--- Task goal ---
List the part of the items that opens with the line containing "5. Gunakan Platform Terpercaya" and closes with the line containing "Smooth Love Potion" as a numbered list. Include both of those lines and leave out any blank lines.

--- Transcribed page contents ---
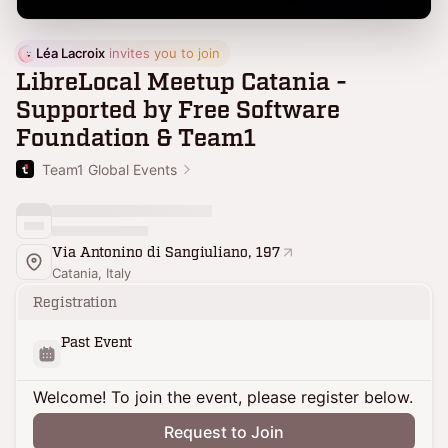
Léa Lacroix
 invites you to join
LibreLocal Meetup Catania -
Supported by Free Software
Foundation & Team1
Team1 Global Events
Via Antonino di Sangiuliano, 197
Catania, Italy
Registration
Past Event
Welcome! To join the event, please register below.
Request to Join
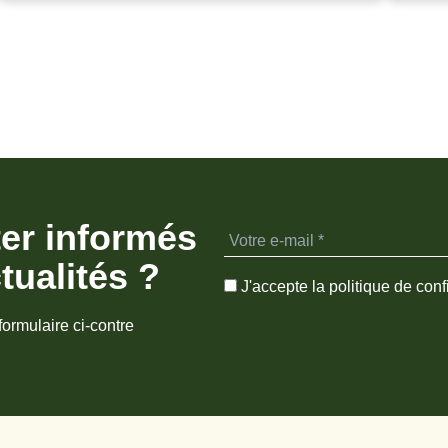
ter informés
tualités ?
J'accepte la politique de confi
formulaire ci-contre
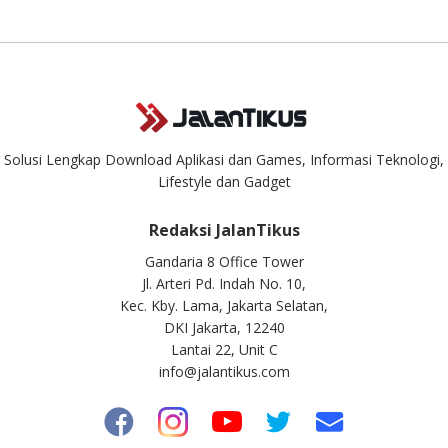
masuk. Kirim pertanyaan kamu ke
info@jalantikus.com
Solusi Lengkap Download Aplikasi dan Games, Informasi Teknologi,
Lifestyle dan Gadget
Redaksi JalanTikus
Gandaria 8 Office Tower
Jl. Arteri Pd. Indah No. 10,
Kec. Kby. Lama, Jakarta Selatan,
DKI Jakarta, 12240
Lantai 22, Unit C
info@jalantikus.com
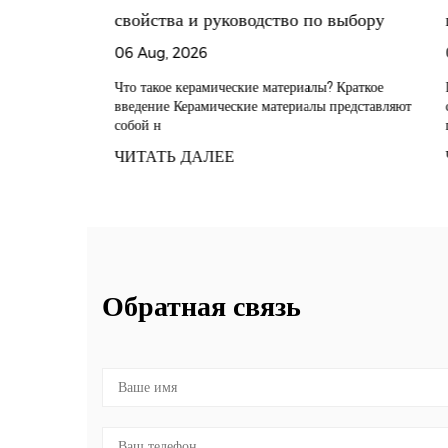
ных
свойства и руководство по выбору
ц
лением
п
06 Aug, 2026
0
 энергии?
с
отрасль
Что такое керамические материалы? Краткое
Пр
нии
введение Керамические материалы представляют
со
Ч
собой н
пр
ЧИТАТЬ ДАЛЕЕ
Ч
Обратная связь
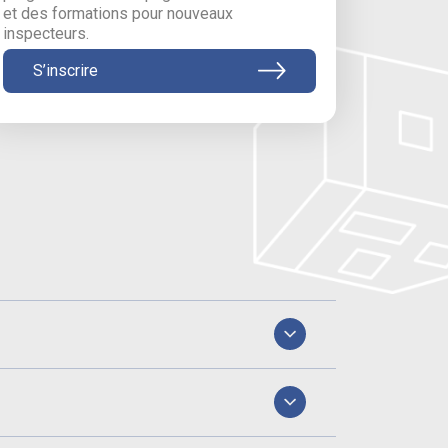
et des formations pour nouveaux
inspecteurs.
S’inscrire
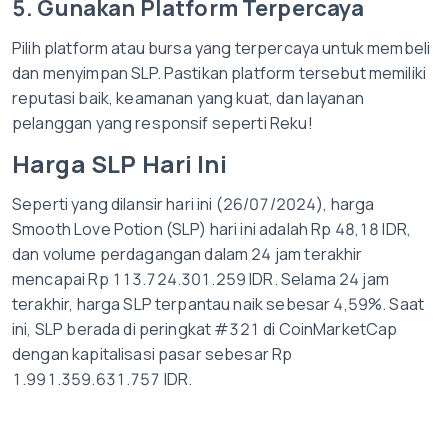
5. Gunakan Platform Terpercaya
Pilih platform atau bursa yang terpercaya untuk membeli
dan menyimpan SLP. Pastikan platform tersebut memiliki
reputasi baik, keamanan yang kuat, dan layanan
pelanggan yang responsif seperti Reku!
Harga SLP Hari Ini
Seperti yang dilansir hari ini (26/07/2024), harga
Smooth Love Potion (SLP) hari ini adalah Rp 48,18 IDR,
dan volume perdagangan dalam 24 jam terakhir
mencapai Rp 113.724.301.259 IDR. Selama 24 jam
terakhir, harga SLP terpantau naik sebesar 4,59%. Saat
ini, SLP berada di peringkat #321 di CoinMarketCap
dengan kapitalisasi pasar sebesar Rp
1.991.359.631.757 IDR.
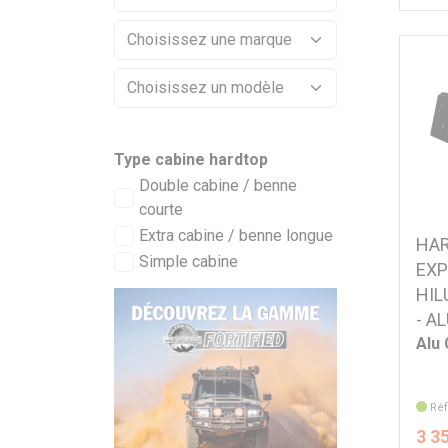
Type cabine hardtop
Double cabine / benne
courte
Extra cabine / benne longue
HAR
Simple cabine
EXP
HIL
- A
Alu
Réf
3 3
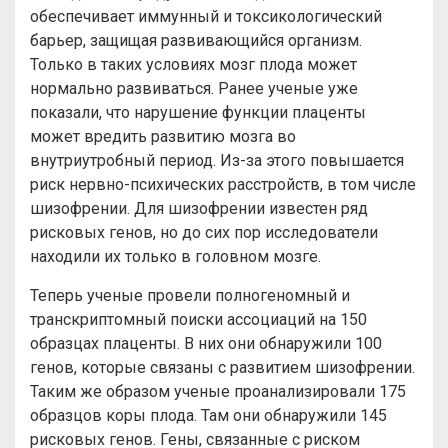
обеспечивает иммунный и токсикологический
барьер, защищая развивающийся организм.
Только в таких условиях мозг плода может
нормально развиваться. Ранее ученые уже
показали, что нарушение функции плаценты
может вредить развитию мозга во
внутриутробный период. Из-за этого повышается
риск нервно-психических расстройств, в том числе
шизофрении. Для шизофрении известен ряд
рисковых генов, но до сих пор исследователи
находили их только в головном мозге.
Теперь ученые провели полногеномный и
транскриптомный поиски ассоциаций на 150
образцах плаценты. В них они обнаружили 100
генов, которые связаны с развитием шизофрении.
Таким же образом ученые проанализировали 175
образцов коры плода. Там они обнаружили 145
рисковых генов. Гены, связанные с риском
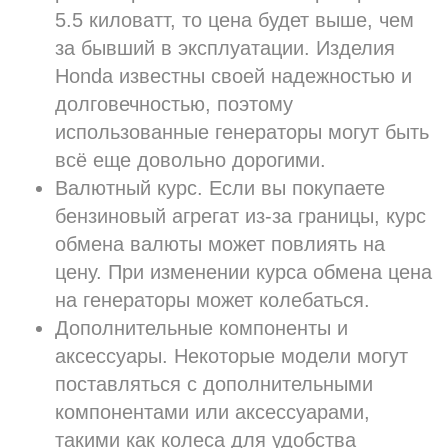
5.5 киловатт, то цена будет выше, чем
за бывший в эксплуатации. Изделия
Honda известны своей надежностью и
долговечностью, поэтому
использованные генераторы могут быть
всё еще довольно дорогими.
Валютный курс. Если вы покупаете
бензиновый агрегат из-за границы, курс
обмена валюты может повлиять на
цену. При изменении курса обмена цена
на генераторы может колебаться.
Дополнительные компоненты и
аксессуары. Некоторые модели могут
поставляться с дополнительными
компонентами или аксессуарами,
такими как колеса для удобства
==
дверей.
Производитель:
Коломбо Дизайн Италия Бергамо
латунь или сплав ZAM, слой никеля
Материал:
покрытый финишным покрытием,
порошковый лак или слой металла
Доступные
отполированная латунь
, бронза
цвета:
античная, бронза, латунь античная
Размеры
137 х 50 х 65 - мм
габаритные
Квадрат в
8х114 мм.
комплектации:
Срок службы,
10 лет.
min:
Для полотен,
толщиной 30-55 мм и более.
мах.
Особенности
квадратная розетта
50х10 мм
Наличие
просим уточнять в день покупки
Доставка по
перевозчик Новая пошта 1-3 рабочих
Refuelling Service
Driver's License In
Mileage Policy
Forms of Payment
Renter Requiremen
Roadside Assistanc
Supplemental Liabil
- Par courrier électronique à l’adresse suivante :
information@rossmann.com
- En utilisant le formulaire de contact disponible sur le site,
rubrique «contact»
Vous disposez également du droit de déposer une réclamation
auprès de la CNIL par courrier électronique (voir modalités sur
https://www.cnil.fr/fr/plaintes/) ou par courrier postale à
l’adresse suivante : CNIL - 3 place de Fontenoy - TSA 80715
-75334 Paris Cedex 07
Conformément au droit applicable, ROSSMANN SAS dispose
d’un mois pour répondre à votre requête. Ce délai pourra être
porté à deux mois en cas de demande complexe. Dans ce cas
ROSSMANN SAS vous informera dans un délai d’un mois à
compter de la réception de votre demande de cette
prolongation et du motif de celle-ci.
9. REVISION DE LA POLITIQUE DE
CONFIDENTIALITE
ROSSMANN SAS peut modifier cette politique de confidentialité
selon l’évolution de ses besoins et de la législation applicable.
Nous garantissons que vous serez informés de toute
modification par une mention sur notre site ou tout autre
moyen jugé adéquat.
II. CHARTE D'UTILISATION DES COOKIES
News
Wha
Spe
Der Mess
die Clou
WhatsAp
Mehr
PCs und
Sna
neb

--- Written solution ---
1. 5. Gunakan Platform Terpercaya
2. Pilih platform atau bursa yang terpercaya untuk membeli
3. dan menyimpan SLP. Pastikan platform tersebut memiliki
4. reputasi baik, keamanan yang kuat, dan layanan
5. pelanggan yang responsif seperti Reku!
6. Harga SLP Hari Ini
7. Seperti yang dilansir hari ini (26/07/2024), harga
8. Smooth Love Potion (SLP) hari ini adalah Rp 48,18 IDR,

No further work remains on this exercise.